» Problem:
When you reach the line with "23.901 μs (5%)" in the data below, begin printing lines exactly, and stop once the line with "66.667 ns (5%)" has been printed.

» Exercise inputs:
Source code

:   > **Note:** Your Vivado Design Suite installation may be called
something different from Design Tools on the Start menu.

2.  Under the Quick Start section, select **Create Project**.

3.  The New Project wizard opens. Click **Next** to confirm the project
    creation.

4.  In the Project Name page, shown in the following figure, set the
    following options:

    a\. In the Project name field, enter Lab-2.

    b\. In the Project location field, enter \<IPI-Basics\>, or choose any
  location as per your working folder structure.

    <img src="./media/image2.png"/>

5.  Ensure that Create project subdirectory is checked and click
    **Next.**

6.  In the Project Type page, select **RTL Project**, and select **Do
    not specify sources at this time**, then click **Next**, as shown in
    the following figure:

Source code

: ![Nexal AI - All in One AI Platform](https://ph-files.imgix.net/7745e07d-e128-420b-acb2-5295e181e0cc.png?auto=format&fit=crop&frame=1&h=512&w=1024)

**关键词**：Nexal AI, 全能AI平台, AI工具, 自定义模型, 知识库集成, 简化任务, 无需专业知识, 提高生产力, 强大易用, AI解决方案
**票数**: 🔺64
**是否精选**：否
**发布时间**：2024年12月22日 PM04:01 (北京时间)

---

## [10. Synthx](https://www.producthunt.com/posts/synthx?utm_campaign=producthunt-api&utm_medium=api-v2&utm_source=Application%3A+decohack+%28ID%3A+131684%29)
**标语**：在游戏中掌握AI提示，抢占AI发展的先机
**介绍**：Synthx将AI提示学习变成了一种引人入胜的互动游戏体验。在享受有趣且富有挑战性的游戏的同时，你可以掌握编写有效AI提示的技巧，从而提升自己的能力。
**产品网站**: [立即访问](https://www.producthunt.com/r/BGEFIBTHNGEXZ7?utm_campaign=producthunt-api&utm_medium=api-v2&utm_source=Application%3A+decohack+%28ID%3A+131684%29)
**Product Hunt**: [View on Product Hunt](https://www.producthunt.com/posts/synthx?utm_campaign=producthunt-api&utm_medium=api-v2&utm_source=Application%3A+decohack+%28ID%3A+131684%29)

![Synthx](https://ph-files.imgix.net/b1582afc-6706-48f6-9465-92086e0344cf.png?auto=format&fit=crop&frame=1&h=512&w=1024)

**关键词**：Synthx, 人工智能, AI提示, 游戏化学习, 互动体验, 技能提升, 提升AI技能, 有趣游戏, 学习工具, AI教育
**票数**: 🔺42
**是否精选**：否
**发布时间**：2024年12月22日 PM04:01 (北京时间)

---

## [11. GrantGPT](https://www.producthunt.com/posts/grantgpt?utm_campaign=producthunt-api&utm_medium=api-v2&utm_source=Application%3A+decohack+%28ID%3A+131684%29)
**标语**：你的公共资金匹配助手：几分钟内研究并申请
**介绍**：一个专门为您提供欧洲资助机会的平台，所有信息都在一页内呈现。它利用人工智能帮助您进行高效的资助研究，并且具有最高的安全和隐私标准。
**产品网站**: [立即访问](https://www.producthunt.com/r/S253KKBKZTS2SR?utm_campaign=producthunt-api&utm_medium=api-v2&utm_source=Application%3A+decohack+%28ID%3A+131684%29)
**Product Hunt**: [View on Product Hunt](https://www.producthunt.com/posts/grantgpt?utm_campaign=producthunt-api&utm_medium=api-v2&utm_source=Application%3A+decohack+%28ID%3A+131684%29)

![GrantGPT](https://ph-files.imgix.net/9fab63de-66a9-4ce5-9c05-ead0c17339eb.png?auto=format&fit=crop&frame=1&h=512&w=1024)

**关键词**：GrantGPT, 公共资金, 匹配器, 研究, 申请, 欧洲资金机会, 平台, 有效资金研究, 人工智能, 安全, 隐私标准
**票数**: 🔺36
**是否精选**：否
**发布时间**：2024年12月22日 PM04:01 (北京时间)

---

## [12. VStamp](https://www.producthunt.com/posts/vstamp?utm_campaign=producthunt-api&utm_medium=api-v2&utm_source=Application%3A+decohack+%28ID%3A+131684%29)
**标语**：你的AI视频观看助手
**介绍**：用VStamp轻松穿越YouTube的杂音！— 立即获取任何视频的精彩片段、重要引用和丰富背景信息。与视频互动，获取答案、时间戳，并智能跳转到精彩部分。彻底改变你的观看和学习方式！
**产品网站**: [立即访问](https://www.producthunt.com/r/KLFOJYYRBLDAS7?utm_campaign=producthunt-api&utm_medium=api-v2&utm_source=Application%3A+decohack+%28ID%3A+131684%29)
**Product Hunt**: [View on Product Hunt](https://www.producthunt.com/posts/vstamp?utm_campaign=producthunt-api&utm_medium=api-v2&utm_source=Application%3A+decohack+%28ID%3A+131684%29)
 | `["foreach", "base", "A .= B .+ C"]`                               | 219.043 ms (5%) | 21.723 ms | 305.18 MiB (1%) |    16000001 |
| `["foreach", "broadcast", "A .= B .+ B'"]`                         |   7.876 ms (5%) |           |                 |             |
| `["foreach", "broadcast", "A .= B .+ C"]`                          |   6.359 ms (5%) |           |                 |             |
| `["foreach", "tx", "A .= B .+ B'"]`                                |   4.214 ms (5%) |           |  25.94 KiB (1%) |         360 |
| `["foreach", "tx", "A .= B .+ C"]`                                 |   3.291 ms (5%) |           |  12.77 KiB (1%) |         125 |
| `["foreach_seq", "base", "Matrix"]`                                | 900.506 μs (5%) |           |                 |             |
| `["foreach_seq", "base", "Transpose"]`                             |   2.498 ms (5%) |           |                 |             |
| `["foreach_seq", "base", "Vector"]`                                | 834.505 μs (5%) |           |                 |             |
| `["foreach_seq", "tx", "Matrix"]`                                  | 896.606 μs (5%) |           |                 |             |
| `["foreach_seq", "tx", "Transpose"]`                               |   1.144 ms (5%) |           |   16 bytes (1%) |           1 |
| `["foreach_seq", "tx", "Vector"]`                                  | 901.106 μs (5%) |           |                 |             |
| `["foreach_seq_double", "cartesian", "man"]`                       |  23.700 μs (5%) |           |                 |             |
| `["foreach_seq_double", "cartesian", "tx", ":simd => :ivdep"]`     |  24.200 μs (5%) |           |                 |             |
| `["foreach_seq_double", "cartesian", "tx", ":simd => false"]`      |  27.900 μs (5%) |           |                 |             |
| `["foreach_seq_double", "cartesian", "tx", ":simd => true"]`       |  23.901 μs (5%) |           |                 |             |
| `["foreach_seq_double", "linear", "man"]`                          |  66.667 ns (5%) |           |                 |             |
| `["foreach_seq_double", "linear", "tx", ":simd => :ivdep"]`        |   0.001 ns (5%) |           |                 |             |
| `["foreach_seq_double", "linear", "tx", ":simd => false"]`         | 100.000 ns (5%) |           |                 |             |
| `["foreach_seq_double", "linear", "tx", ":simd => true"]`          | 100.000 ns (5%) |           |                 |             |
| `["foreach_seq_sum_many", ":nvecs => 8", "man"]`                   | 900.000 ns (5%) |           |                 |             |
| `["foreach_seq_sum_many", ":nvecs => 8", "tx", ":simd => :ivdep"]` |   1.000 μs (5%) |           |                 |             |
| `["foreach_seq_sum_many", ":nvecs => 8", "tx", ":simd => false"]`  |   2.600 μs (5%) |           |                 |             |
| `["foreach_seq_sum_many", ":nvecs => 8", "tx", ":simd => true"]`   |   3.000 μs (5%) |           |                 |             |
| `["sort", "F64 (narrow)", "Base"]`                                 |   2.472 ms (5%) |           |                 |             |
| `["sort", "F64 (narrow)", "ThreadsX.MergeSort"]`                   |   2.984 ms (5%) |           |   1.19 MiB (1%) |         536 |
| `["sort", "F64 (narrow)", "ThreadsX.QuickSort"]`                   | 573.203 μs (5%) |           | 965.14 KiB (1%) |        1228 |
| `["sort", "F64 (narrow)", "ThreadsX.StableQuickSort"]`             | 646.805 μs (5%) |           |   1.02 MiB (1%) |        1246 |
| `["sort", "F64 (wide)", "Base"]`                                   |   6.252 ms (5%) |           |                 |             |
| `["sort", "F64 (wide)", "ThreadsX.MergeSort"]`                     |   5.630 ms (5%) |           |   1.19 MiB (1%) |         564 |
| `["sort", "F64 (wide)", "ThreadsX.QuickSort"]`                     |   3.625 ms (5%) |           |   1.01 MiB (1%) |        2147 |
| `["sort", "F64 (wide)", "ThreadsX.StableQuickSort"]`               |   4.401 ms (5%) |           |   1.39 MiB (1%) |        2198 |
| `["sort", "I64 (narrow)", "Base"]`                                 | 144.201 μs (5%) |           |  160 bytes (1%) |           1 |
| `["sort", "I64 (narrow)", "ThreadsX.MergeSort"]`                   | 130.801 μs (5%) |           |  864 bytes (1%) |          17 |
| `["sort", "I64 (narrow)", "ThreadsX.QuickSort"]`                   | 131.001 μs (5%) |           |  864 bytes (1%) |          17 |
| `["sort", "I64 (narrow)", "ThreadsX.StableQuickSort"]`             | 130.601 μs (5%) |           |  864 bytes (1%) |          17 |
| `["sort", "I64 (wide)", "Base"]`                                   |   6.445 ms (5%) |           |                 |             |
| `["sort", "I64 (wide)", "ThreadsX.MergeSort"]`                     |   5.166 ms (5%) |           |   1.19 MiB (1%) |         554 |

» Task solution:
| `["foreach_seq_double", "cartesian", "tx", ":simd => true"]`       |  23.901 μs (5%) |           |                 |             |
| `["foreach_seq_double", "linear", "man"]`                          |  66.667 ns (5%) |           |                 |             |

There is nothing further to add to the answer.